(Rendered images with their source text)
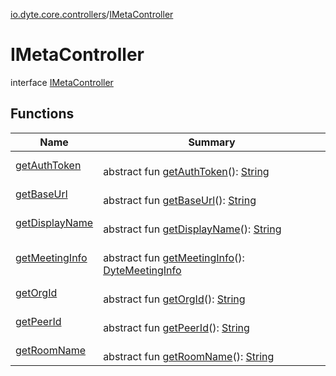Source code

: [io.dyte.core.controllers](../index.md)/[IMetaController](index.md)

# IMetaController


interface [IMetaController](index.md)

## Functions

| Name | Summary |
|---|---|
| [getAuthToken](get-auth-token.md) | <br/>abstract fun [getAuthToken](get-auth-token.md)(): [String](https://kotlinlang.org/api/latest/jvm/stdlib/kotlin/-string/index.html) |
| [getBaseUrl](get-base-url.md) | <br/>abstract fun [getBaseUrl](get-base-url.md)(): [String](https://kotlinlang.org/api/latest/jvm/stdlib/kotlin/-string/index.html) |
| [getDisplayName](get-display-name.md) | <br/>abstract fun [getDisplayName](get-display-name.md)(): [String](https://kotlinlang.org/api/latest/jvm/stdlib/kotlin/-string/index.html) |
| [getMeetingInfo](get-meeting-info.md) | <br/>abstract fun [getMeetingInfo](get-meeting-info.md)(): [DyteMeetingInfo](../../com.dyte.mobilecorekmm.models/-dyte-meeting-info/index.md) |
| [getOrgId](get-org-id.md) | <br/>abstract fun [getOrgId](get-org-id.md)(): [String](https://kotlinlang.org/api/latest/jvm/stdlib/kotlin/-string/index.html) |
| [getPeerId](get-peer-id.md) | <br/>abstract fun [getPeerId](get-peer-id.md)(): [String](https://kotlinlang.org/api/latest/jvm/stdlib/kotlin/-string/index.html) |
| [getRoomName](get-room-name.md) | <br/>abstract fun [getRoomName](get-room-name.md)(): [String](https://kotlinlang.org/api/latest/jvm/stdlib/kotlin/-string/index.html) |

▶ _Assigned task_: Turn every line above into a numbered list, skipping blank lines and leaving out the pictures.

▶ _Solution to this exercise_:
1. Source code
2. : [io.dyte.core.controllers](../index.md)/[IMetaController](index.md)
3. # IMetaController
4. interface [IMetaController](index.md)
5. ## Functions
6. | Name | Summary |
7. |---|---|
8. | [getAuthToken](get-auth-token.md) | <br/>abstract fun [getAuthToken](get-auth-token.md)(): [String](https://kotlinlang.org/api/latest/jvm/stdlib/kotlin/-string/index.html) |
9. | [getBaseUrl](get-base-url.md) | <br/>abstract fun [getBaseUrl](get-base-url.md)(): [String](https://kotlinlang.org/api/latest/jvm/stdlib/kotlin/-string/index.html) |
10. | [getDisplayName](get-display-name.md) | <br/>abstract fun [getDisplayName](get-display-name.md)(): [String](https://kotlinlang.org/api/latest/jvm/stdlib/kotlin/-string/index.html) |
11. | [getMeetingInfo](get-meeting-info.md) | <br/>abstract fun [getMeetingInfo](get-meeting-info.md)(): [DyteMeetingInfo](../../com.dyte.mobilecorekmm.models/-dyte-meeting-info/index.md) |
12. | [getOrgId](get-org-id.md) | <br/>abstract fun [getOrgId](get-org-id.md)(): [String](https://kotlinlang.org/api/latest/jvm/stdlib/kotlin/-string/index.html) |
13. | [getPeerId](get-peer-id.md) | <br/>abstract fun [getPeerId](get-peer-id.md)(): [String](https://kotlinlang.org/api/latest/jvm/stdlib/kotlin/-string/index.html) |
14. | [getRoomName](get-room-name.md) | <br/>abstract fun [getRoomName](get-room-name.md)(): [String](https://kotlinlang.org/api/latest/jvm/stdlib/kotlin/-string/index.html) |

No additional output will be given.